Set_Intersection with repeated values

Question

I think the set_intersection STL function described here: http://www.cplusplus.com/reference/algorithm/set_intersection/ is not really a set intersection in the mathematical sense. Suppose that the examples given I change the lines:

int first[] = {5,10,15,20,20,25};
int second[] = {50,40,30,20,10,20};

I would like to get 10 20 20 as a result. But I only get unique answers. Is there a true set intersection in STL?

I know it's possible with a combination of merges and set_differences, btw. Just checking if I'm missing something obvious.

Answer 1

set_intersection requires both ranges to be sorted. In the data you've given, second is not sorted.

If you sort it first, you should get your expected answer.

Answer 2

I would like to get 10 20 20 as a result. But I only get unique answers. Is there a true set intersection in STL?

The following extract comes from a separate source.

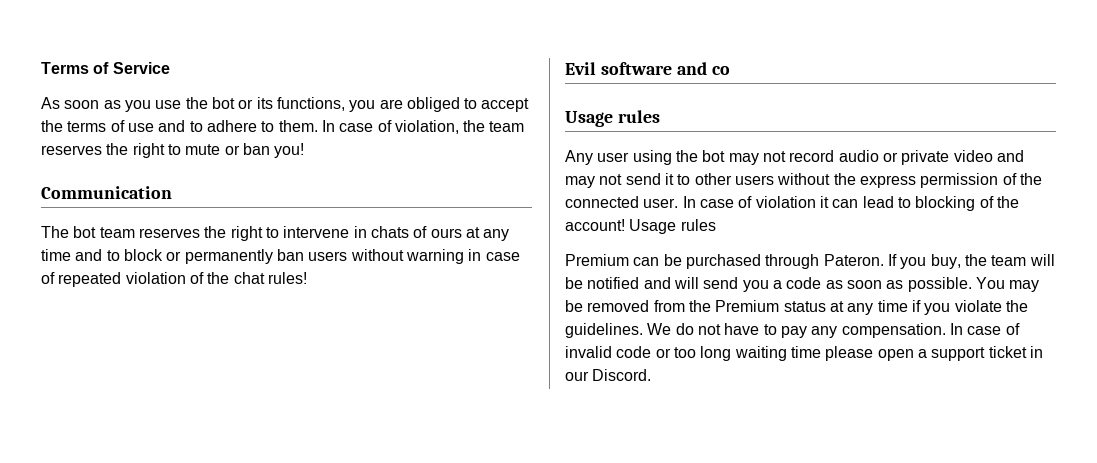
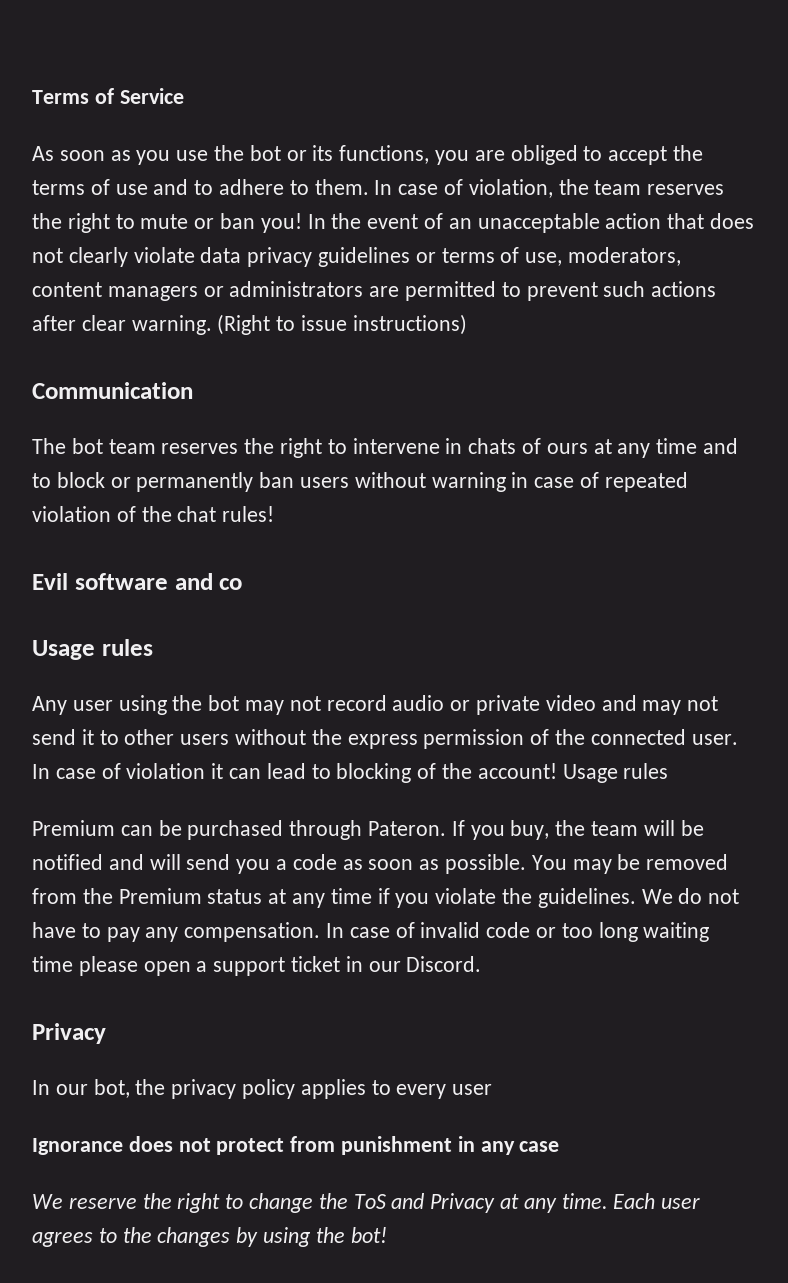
(305, 150) none -> [307,213,755,233] [32,247,682,267] [32,281,717,301] [32,314,467,335] In the event of an unacceptable action that does not clearly violate data privacy guidelines or terms of use, moderators, content managers or administrators are permitted to prevent such actions after clear warning. (Right to issue instructions)
(652, 375) none -> [32,1023,106,1044] [32,1079,493,1099] [32,1136,560,1155] [32,1193,701,1213] [32,1227,387,1247] // Privacy // In our bot, the privacy policy applies to every user // Ignorance does not protect from punishment in any case // We reserve the right to change the ToS and Privacy at any time. Each user agrees to the changes by using the bot!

std::set_intersection works how you want.

You probably get the wrong answer because you didn't update the code properly. If you change the sets to have 6 elements you need to update the lines that sort them:

std::sort (first,first+5);   // should be first+6
std::sort (second,second+5); // should be second+6

And also change the call to set_intersection to use first+6 and second+6. Otherwise you only sort the first 5 elements of each set, and only get the intersection of the first 5 elements.

Obviously if you don't include the repeated value in the input, it won't be in the output. If you change the code correctly to include all the input values it will work as you want (live example).

cplusplus.com is not a good reference, if you look at http://en.cppreference.com/w/cpp/algorithm/set_intersection you will see it clearly states the behaviour for repeated elements:

If some element is found m times in [first1, last1) and n times in [first2, last2), the first std::min(m, n) elements will be copied from the first range to the destination range.

Even the example at cplusplus.com is bad, it would be simpler, and harder to introduce your bug, if it was written in idiomatic modern C++:

#include <iostream>     // std::cout
#include <algorithm>    // std::set_intersection, std::sort
#include <vector>       // std::vector

int main () {
  int first[] = {5,10,15,20,20,25};
  int second[] = {50,40,30,20,10,20};

  std::sort(std::begin(first), std::end(first));
  std::sort(std::begin(second), std::end(second));

  std::vector<int> v;
  std::set_intersection(std::begin(first), std::end(first),
                        std::begin(second), std::end(second),
                        std::back_inserter(v));                                               

  std::cout << "The intersection has " << v.size() << " elements:\n";
  for (auto i : v)
    std::cout << ' ' << i;
  std::cout << '\n';
}

This automatically handles the right number of elements, without ever having to explicitly say 5 or 6 or any other magic number, and without having to create initial elements in the output vector and then resize it to remove them again.